Work item: In your answer, print every record exactly as it is written.

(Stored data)
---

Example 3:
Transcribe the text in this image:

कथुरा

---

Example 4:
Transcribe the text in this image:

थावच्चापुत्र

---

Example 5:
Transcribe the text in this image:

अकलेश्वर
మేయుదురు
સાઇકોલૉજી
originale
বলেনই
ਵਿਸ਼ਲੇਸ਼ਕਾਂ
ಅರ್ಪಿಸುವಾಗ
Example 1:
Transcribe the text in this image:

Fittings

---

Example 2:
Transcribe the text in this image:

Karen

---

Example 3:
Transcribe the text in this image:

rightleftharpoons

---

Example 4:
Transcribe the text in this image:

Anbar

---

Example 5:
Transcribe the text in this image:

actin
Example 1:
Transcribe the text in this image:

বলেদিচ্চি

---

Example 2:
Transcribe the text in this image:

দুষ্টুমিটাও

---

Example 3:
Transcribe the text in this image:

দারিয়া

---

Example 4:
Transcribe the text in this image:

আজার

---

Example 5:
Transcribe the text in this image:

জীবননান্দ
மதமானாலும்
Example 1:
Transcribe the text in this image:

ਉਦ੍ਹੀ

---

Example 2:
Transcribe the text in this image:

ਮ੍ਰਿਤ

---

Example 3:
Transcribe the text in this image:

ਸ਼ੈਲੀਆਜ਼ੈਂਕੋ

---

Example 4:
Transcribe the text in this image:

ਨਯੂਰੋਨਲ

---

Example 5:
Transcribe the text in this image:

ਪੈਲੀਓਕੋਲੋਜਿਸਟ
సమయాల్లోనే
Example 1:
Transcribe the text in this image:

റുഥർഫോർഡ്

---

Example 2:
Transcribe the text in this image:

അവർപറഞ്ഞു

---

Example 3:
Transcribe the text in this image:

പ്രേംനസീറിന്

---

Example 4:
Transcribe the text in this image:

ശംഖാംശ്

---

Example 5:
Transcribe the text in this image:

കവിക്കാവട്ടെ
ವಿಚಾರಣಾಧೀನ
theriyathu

Task result:
---

Example 3:
Transcribe the text in this image:

कथुरा

---

Example 4:
Transcribe the text in this image:

थावच्चापुत्र

---

Example 5:
Transcribe the text in this image:

अकलेश्वर
మేయుదురు
સાઇકોલૉજી
originale
বলেনই
ਵਿਸ਼ਲੇਸ਼ਕਾਂ
ಅರ್ಪಿಸುವಾಗ
Example 1:
Transcribe the text in this image:

Fittings

---

Example 2:
Transcribe the text in this image:

Karen

---

Example 3:
Transcribe the text in this image:

rightleftharpoons

---

Example 4:
Transcribe the text in this image:

Anbar

---

Example 5:
Transcribe the text in this image:

actin
Example 1:
Transcribe the text in this image:

বলেদিচ্চি

---

Example 2:
Transcribe the text in this image:

দুষ্টুমিটাও

---

Example 3:
Transcribe the text in this image:

দারিয়া

---

Example 4:
Transcribe the text in this image:

আজার

---

Example 5:
Transcribe the text in this image:

জীবননান্দ
மதமானாலும்
Example 1:
Transcribe the text in this image:

ਉਦ੍ਹੀ

---

Example 2:
Transcribe the text in this image:

ਮ੍ਰਿਤ

---

Example 3:
Transcribe the text in this image:

ਸ਼ੈਲੀਆਜ਼ੈਂਕੋ

---

Example 4:
Transcribe the text in this image:

ਨਯੂਰੋਨਲ

---

Example 5:
Transcribe the text in this image:

ਪੈਲੀਓਕੋਲੋਜਿਸਟ
సమయాల్లోనే
Example 1:
Transcribe the text in this image:

റുഥർഫോർഡ്

---

Example 2:
Transcribe the text in this image:

അവർപറഞ്ഞു

---

Example 3:
Transcribe the text in this image:

പ്രേംനസീറിന്

---

Example 4:
Transcribe the text in this image:

ശംഖാംശ്

---

Example 5:
Transcribe the text in this image:

കവിക്കാവട്ടെ
ವಿಚಾರಣಾಧೀನ
theriyathu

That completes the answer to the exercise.